§ Document excerpt

▼

# Turboing an NG or NF engine...



## StormChaser (Jan 3, 2000)

Anybody done it? By my calculations a 20v head on an NG or NF block will yeald about an 8.xx:1 CR which would be perfect for turboing. I would think this would be a pretty common conversion, right? Any thoughts on what kind of fueling/timing syustems would work with this? Sounds like it could be a pretty fuss-free way to do a turbo conversion. Especially if you use a 20v head and the turbo off a 5000 TD which as in integral wastegate so you wouldn't have to use a bent control arm or relocate the battery. It would be pretty much bolt on from what I can tell. Thoughts?


----------



## MFZERO (Mar 13, 2002)

*Re: Turboing an NG or NF engine... (duandcc)*

sounds like a good plan http://****************.com/smile/emthup.gif


----------



## delta v (Jun 8, 2001)

*Re: Turboing an NG or NF engine... (MFZERO)*

sounds alot easier than finding a 3B, thats for sure. for fueling, that 034efi system could probably be used, to forego CIS completely. 
would the timing belt attach properly?
(and the NG is from the 10v 80/90, and NF is 100, right?)


----------



## billzcat1 (Sep 10, 2001)

▲

§ Available data
▼

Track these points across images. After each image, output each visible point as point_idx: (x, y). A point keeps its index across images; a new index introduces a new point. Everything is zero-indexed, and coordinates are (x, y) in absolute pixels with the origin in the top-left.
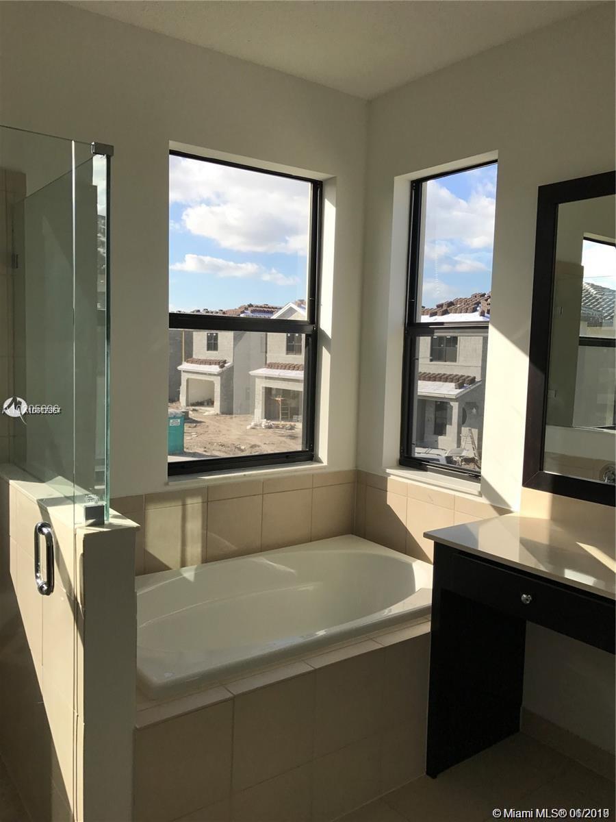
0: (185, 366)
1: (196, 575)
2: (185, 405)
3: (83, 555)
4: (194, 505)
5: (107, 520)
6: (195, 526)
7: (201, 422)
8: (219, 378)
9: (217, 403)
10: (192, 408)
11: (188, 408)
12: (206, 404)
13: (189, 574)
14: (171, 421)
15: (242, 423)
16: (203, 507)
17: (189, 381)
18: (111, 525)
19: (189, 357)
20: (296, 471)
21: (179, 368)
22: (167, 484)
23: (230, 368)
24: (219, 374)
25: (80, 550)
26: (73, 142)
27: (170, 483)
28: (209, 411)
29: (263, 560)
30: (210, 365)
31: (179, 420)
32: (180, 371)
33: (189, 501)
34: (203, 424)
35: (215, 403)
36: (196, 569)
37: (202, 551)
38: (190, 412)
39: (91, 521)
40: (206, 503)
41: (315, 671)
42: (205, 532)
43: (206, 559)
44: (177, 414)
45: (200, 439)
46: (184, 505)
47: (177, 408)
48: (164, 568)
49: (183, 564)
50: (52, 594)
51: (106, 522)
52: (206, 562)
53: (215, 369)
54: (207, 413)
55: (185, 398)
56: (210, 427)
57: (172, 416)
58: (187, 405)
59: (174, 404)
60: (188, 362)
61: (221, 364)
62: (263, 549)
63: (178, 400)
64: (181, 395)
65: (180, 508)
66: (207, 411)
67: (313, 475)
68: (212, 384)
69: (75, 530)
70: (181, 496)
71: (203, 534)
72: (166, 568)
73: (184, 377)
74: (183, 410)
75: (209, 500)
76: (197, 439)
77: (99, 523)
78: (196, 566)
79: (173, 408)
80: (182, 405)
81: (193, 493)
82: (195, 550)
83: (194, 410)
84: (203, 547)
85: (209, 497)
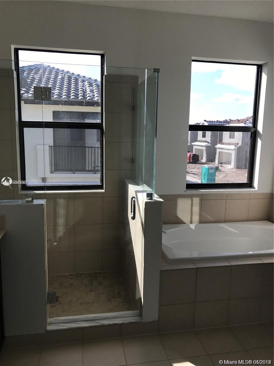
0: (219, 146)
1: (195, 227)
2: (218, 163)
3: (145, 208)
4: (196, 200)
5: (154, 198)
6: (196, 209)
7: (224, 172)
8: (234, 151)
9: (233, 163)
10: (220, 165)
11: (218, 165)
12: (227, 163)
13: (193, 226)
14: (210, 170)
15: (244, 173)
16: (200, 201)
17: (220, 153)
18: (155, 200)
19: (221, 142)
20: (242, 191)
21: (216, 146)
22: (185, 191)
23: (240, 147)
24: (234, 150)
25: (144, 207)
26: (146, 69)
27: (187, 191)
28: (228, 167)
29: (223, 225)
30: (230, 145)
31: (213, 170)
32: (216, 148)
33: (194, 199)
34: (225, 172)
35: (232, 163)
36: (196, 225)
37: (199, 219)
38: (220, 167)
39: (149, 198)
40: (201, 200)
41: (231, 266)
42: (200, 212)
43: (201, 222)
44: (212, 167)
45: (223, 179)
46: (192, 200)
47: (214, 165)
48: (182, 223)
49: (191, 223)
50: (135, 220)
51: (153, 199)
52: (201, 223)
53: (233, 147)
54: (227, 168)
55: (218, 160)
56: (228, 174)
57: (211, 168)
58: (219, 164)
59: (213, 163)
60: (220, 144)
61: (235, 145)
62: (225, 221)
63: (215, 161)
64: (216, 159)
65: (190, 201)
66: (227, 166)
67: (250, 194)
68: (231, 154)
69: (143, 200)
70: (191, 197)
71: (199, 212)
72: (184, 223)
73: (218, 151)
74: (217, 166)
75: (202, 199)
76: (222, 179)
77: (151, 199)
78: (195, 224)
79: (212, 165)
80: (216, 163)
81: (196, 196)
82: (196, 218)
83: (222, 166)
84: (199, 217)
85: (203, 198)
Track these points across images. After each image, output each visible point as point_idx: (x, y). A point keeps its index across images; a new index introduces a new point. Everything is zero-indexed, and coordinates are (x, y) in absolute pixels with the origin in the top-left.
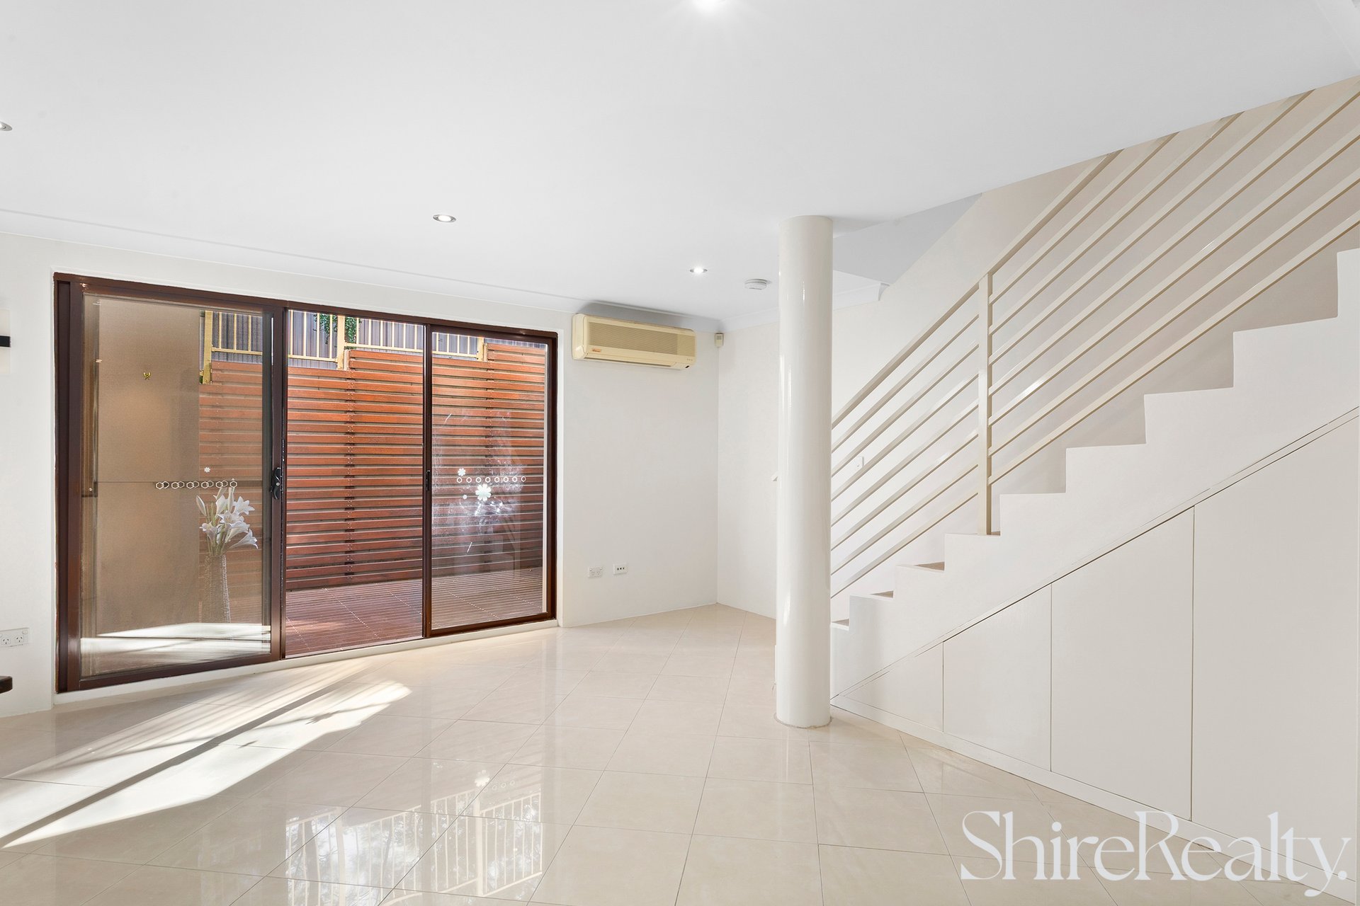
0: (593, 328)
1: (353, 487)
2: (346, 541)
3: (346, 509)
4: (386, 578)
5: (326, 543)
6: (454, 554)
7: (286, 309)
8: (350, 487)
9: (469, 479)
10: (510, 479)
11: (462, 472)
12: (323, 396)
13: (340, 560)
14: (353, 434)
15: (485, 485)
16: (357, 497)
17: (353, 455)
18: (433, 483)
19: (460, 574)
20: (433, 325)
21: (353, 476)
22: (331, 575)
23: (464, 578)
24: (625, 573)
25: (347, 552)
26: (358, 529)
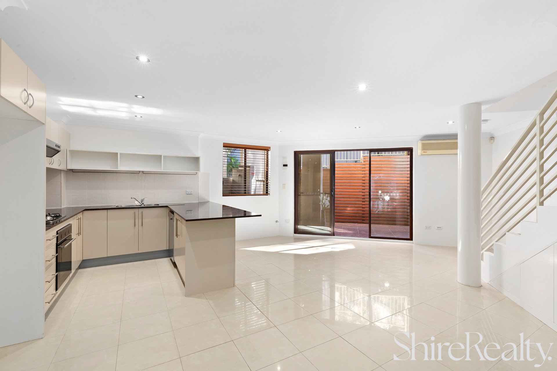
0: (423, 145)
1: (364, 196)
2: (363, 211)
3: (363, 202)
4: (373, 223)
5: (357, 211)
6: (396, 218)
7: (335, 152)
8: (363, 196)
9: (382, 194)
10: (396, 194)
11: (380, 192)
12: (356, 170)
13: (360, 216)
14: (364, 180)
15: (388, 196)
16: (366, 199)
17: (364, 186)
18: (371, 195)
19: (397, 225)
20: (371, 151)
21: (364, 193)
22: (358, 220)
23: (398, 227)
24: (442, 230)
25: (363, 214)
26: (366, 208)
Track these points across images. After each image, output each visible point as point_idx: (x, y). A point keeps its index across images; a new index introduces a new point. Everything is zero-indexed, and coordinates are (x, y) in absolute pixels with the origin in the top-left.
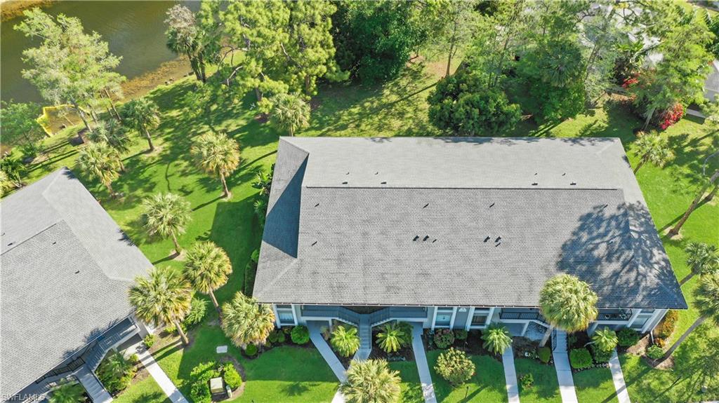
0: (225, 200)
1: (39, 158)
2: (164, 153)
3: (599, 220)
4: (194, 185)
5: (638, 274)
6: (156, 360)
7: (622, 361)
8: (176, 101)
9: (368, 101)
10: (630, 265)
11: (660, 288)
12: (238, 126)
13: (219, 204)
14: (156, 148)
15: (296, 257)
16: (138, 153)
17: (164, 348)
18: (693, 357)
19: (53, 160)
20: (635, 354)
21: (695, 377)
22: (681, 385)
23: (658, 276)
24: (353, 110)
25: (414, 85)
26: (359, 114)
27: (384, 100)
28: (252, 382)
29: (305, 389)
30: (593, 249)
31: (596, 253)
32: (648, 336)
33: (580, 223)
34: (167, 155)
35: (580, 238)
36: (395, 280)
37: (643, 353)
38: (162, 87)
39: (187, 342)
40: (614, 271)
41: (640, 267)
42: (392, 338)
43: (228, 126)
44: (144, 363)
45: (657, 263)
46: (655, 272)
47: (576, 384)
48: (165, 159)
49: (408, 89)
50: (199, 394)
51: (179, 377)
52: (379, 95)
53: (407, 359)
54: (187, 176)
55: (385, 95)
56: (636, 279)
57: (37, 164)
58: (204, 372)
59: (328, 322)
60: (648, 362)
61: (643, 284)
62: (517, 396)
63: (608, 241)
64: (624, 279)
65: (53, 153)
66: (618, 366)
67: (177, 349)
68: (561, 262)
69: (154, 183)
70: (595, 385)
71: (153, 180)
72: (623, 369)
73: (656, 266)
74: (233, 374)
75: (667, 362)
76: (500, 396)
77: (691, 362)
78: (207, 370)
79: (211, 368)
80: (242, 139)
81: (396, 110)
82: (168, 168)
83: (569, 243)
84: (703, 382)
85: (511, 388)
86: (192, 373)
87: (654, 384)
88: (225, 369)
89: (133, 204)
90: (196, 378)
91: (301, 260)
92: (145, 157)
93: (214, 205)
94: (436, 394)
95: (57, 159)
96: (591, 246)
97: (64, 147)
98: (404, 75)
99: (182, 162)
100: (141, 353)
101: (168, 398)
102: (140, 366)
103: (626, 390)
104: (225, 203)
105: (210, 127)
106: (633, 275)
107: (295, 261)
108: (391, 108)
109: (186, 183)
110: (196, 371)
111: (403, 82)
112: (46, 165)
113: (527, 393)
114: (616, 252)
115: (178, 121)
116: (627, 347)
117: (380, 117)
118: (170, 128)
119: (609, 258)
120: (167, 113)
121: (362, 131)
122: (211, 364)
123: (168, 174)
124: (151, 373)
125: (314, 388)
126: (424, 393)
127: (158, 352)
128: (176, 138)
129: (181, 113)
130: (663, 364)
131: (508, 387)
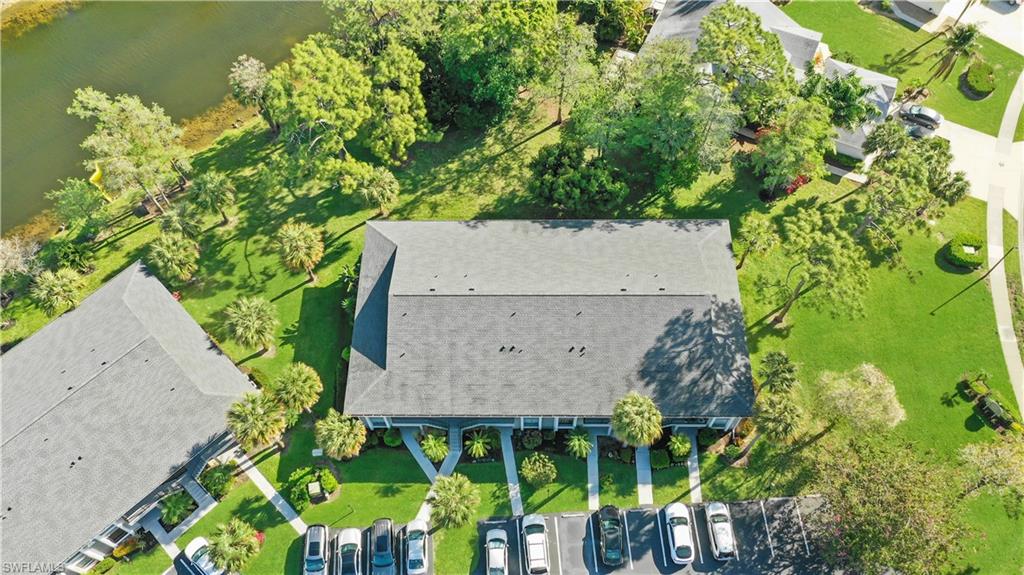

▲

§ Aim of the exercise
According to the opening post of the forum thread on turboing an NG or NF engine, which turbo would avoid the need for a bent control arm or a relocated battery?

§ The completed task
The turbo from a 5000 TD, which has an integral wastegate.